[Opening RECORDS PROVIDED section]

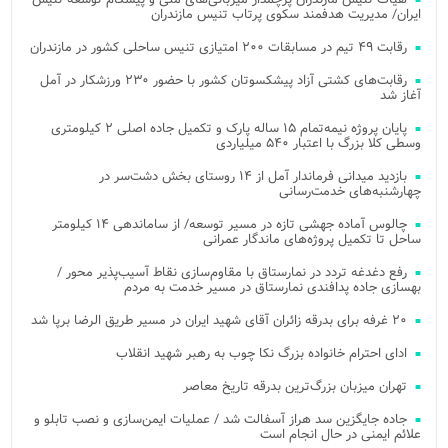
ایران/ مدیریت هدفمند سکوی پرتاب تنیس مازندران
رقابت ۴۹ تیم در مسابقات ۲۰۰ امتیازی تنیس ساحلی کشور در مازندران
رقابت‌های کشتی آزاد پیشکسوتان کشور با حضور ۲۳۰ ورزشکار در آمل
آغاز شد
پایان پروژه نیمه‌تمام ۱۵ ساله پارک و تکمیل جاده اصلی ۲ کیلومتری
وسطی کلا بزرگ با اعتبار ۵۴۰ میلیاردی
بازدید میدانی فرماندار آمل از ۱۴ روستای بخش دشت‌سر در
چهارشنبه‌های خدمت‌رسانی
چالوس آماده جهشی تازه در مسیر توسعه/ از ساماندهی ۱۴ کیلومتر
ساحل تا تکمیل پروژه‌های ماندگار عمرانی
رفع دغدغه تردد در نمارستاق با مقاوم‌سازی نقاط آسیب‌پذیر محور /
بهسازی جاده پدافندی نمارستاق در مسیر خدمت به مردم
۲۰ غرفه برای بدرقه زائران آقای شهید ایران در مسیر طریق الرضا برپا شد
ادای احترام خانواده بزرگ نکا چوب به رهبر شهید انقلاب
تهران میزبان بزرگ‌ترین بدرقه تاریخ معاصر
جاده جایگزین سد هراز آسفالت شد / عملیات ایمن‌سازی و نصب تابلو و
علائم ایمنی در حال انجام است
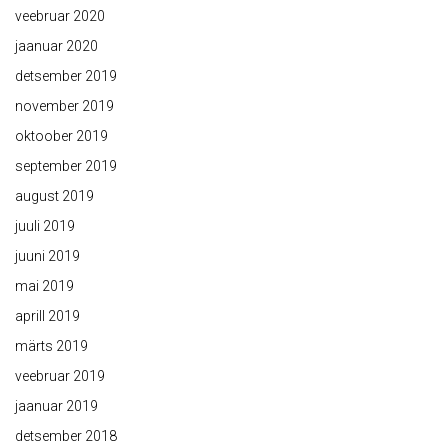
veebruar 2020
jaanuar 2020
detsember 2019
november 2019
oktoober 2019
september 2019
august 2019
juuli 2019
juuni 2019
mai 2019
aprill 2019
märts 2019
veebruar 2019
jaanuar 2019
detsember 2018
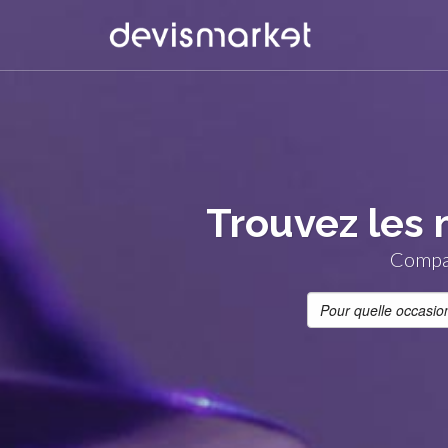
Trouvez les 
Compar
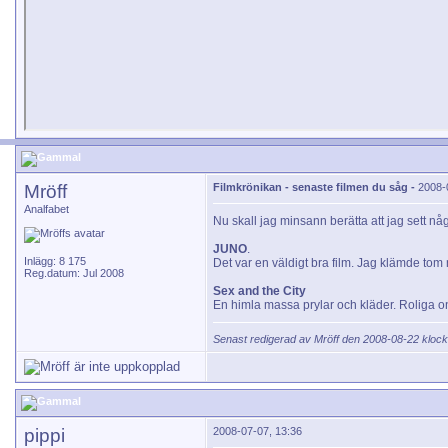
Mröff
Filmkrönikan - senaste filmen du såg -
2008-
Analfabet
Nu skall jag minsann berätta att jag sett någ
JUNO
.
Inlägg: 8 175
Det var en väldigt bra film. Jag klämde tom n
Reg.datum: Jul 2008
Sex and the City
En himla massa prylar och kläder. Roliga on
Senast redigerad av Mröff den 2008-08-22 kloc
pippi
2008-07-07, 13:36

[Closing RECORDS PROVIDED section]
[Opening RECORDS PROVIDED section]

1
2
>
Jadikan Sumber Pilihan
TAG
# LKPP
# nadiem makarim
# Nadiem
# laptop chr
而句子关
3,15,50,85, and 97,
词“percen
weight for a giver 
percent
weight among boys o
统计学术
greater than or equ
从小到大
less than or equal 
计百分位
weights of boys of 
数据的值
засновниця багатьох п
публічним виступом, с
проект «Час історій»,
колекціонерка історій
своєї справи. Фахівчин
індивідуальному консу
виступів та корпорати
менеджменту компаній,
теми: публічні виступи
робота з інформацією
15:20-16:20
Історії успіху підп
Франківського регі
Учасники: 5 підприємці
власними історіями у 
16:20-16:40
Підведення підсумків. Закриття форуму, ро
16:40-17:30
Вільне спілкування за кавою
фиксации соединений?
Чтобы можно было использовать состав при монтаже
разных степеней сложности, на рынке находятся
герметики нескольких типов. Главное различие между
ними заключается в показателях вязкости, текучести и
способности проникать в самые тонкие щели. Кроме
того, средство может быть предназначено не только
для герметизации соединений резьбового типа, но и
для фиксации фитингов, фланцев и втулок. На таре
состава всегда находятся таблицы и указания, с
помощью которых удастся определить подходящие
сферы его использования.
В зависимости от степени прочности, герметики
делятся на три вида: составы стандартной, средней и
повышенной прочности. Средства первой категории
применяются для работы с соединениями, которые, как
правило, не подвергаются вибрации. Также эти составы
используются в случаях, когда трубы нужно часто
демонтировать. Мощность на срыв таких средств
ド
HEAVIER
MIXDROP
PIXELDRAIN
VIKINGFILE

[Closing RECORDS PROVIDED section]
[Opening RECORDS PROVIDED section]

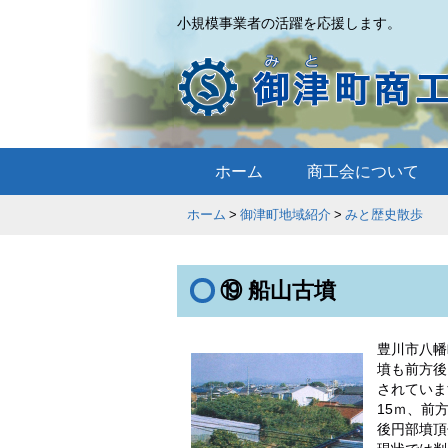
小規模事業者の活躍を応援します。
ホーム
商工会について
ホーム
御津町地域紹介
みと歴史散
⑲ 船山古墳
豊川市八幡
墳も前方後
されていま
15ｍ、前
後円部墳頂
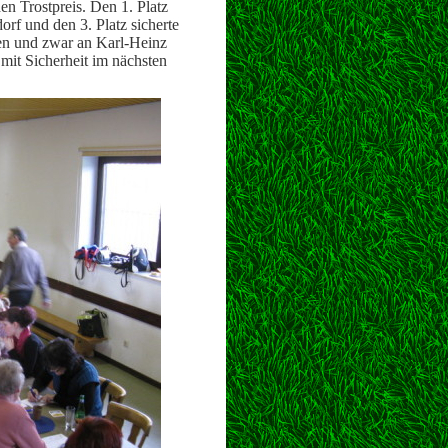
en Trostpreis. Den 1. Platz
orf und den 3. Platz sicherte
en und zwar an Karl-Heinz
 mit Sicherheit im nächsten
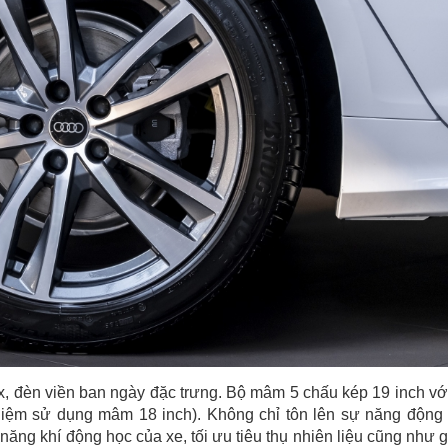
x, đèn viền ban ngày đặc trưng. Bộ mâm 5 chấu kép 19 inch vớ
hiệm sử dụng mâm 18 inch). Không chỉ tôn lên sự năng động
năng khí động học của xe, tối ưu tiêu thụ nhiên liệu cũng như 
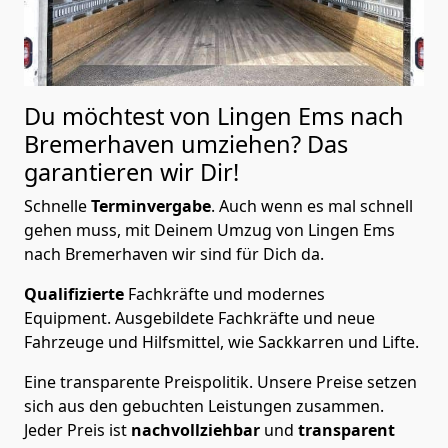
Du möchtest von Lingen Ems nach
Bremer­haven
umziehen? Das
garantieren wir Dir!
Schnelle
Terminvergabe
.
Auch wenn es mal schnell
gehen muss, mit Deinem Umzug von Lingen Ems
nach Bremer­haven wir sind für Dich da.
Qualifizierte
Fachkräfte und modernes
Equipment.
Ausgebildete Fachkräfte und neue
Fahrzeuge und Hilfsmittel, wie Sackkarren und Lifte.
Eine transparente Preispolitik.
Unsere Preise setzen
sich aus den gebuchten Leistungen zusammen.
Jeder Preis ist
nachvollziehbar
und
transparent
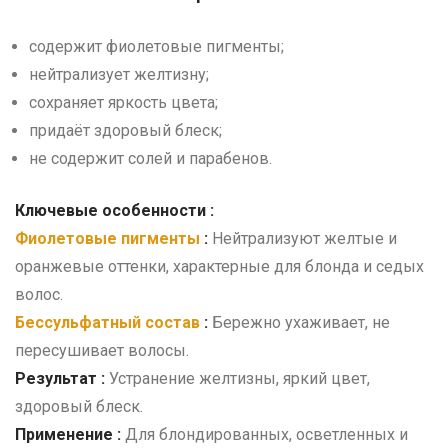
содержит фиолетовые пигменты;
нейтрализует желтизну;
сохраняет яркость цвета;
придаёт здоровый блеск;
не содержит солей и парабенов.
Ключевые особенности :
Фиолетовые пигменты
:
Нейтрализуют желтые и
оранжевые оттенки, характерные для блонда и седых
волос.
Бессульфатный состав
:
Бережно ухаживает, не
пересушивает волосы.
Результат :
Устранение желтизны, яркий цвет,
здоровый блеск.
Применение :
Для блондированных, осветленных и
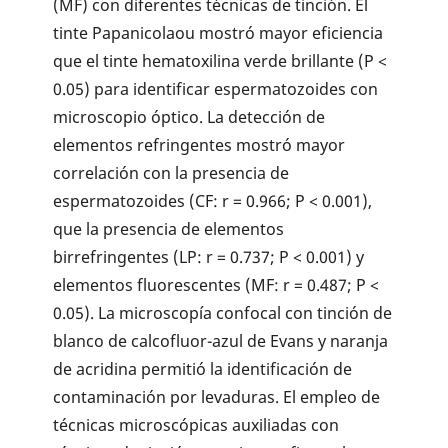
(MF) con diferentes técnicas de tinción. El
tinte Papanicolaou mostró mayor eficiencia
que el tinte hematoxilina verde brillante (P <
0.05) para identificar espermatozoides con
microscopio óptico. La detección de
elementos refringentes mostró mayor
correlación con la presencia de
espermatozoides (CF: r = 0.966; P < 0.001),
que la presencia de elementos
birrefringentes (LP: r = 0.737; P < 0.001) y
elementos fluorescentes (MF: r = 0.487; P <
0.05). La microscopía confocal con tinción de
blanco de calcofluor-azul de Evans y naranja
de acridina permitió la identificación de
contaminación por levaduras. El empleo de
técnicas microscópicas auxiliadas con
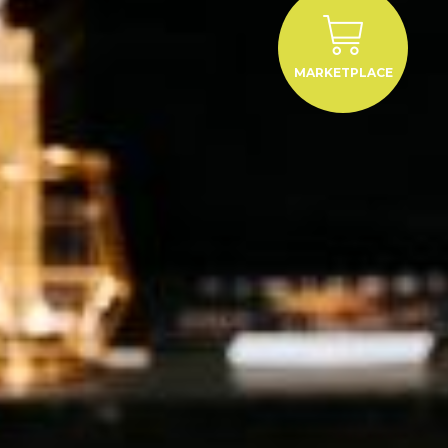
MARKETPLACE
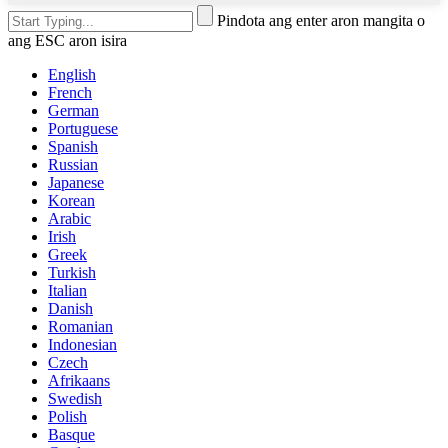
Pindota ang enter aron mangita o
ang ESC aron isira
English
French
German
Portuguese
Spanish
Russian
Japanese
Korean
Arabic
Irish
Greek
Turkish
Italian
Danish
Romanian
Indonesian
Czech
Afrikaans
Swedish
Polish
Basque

[Closing RECORDS PROVIDED section]

## TASK INSTRUCTIONS
Within the listing above, locate the line containing "Reg.datum: Jul 2008" and the line containing "2008-07-07, 13:36". Reproduce those two lines and all lines between them exactly, with nothing added.

## WRITTEN REPLY
Reg.datum: Jul 2008
Sex and the City
En himla massa prylar och kläder. Roliga on
Senast redigerad av Mröff den 2008-08-22 kloc
pippi
2008-07-07, 13:36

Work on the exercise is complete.